Beijing has cemented its influence over internet platforms in recent months, citing the risk of abuse of market power to stifle competition, abuse of consumer information and violation of consumer rights, which has been reversed after years of a more laissez-faire approach.

It has imposed heavy fines on companies like e-commerce giant Alibaba Group and social media company Tencent Holdings as part of a widening raid, and promised to enact new laws on technology innovation and monopolies.

On Tuesday, the State Administration for Market Regulation (SAMR) published a series of draft regulations that prohibit unfair competition and restrict the use of user data.

Hong Kong-listed Internet stocks slipped after the rules were released. Video platform Bilibili fell 7.4 percent, while Tencent, Alibaba and grocery delivery company Meituan fell 4.1 percent, 4.2 percent and 2.6 percent, respectively.

“The specificity of the proposed regulations demonstrates the clear priorities in setting the ‘engagement rules’ for online competition,” said Michael Norris, research and strategy manager at Shanghai-based consultancy AgencyChina.

“If the regulations get published, they will likely increase the compliance burden on transactional platforms, including e-commerce marketplaces and shoppable short video apps.”

No kidnapping of traffic

Internet operators “may not implement or support unfair competition on the Internet, disrupt the order of market competition, impair fair transactions in the market,” wrote the State Market Authority (SAMR) in the draft, which is open to public feedback before it expires the deadline of September 15.
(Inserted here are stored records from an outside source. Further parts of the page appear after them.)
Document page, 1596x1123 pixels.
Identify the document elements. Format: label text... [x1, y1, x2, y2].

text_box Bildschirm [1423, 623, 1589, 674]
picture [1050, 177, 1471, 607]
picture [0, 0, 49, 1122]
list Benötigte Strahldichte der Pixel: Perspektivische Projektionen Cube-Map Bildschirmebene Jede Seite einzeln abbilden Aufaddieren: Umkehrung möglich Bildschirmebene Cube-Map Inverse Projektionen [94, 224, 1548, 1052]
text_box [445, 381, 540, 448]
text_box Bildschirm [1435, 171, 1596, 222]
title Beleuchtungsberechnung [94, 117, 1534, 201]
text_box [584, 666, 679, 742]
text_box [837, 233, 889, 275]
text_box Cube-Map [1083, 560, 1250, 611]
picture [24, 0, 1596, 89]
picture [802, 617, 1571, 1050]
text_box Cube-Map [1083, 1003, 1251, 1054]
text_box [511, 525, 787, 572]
In particular, the regulator said, entrepreneurs should not use data or algorithms to hijack traffic or influence users’ decisions. You are also not allowed to use any technical means to unlawfully collect or use data from other entrepreneurs.
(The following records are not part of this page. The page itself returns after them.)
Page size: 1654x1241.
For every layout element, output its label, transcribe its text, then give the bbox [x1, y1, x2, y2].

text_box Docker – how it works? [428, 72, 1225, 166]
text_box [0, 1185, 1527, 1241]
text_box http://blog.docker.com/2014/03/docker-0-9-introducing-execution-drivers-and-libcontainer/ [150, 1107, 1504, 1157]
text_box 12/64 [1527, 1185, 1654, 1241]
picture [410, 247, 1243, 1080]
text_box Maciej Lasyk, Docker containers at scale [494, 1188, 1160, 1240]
Companies would also be prevented from fabricating or disseminating misleading information to damage the reputation of competitors and would have to stop marketing practices such as fake reviews and coupons or “red envelopes” – monetary incentives – used to attract positive reviews.
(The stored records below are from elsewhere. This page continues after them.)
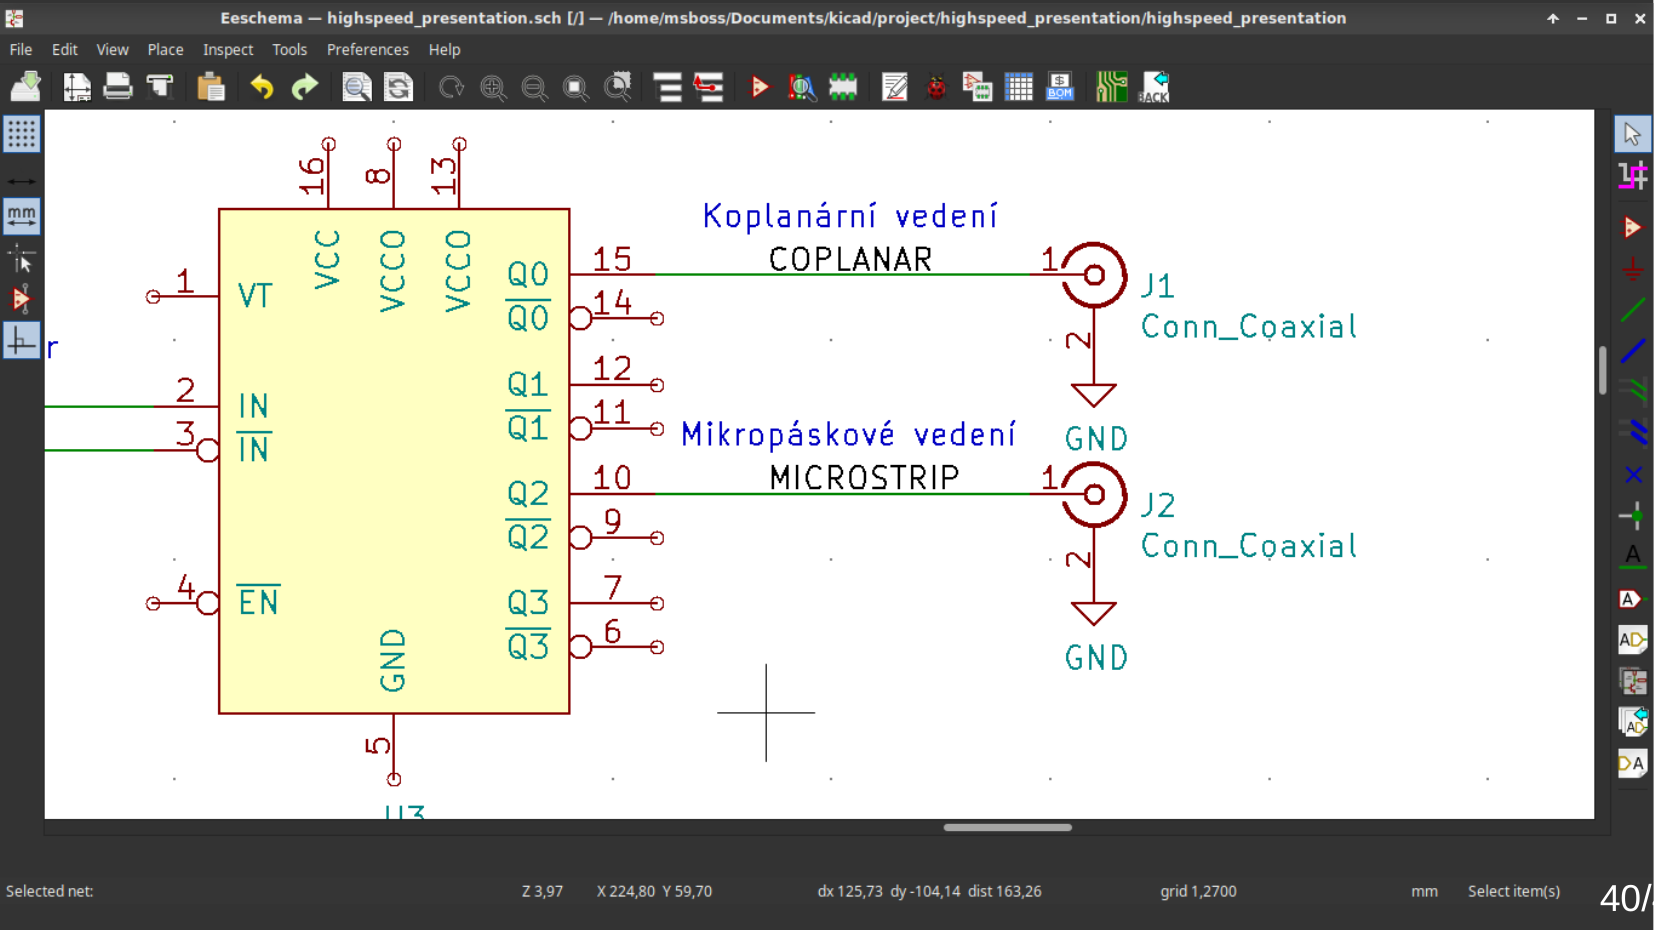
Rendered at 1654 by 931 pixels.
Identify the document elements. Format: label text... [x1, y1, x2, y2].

picture [0, 3, 1654, 904]
text_box 1/46 [1515, 870, 1649, 927]
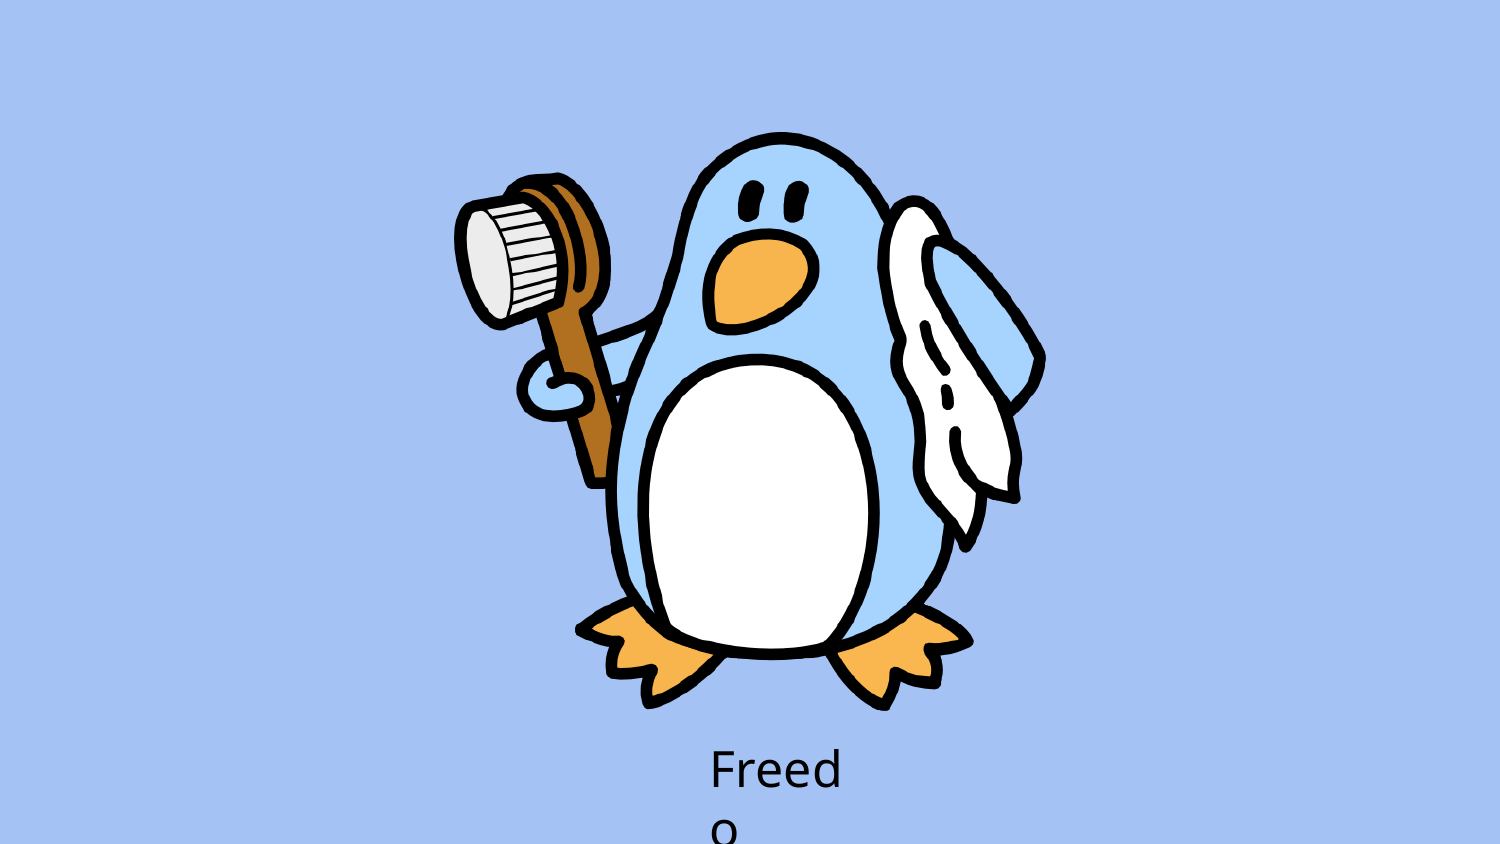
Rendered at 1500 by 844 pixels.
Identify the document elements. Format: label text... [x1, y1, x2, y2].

text_box Freedo [694, 722, 871, 791]
picture [454, 132, 1046, 711]
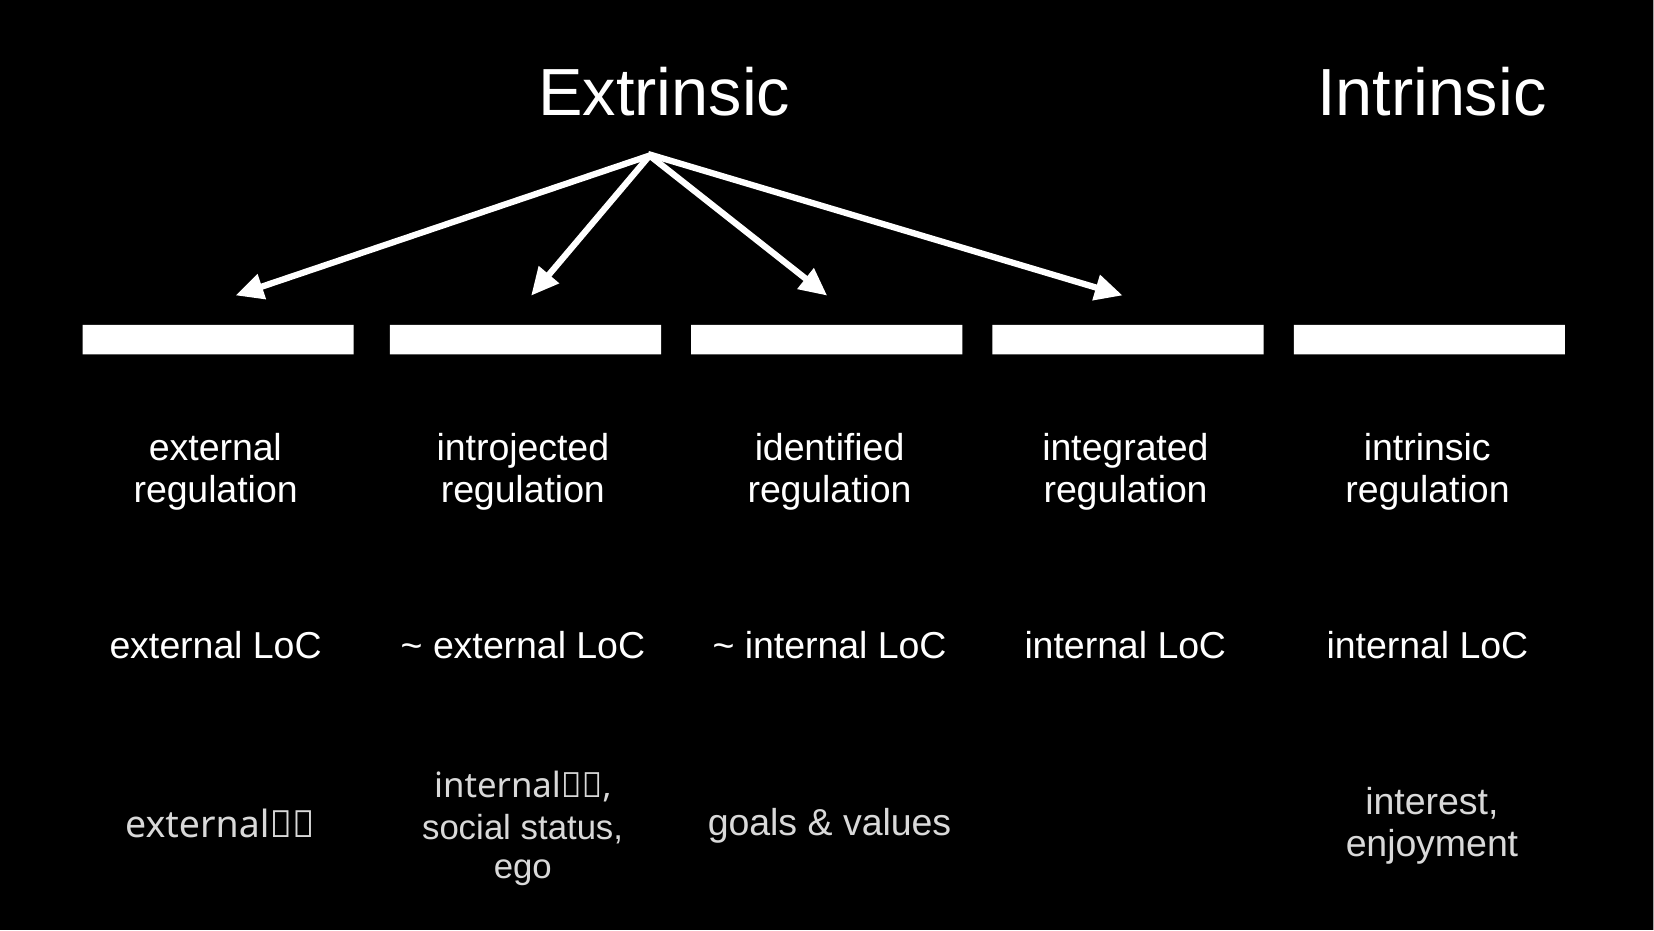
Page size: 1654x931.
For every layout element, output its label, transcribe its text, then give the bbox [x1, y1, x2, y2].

text_box [82, 324, 354, 355]
list Extrinsic [531, 29, 798, 156]
list internal LoC [1294, 582, 1561, 709]
text_box [691, 324, 963, 355]
list external regulation [82, 405, 349, 532]
list identified regulation [696, 405, 963, 532]
list Intrinsic [1299, 29, 1565, 156]
list integrated regulation [992, 405, 1259, 532]
text_box [992, 324, 1264, 355]
list external LoC [82, 582, 349, 709]
list internal LoC [992, 582, 1259, 709]
list introjected regulation [390, 405, 656, 532]
list intrinsic regulation [1294, 405, 1561, 532]
list ~ internal LoC [696, 582, 963, 709]
list ~ external LoC [390, 582, 656, 709]
list external🥕🏒 [87, 759, 353, 886]
text_box [1293, 324, 1565, 355]
text_box [389, 324, 662, 355]
list internal🥕🏒, social status, ego [390, 759, 656, 886]
list goals & values [696, 759, 963, 886]
list interest, enjoyment [1299, 759, 1565, 886]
Shortly after the publication of the draft technical rules, China’s cabinet announced that it would also implement regulations to protect critical information infrastructures from September 1.

The State Council said that all purchases of Internet products and services that could compromise national security should be subject to security screening by operators.

The Chinese government has also acquired stakes in the domestic companies of social media giants ByteDance and Weibo, Reuters reported Tuesday, citing company documents.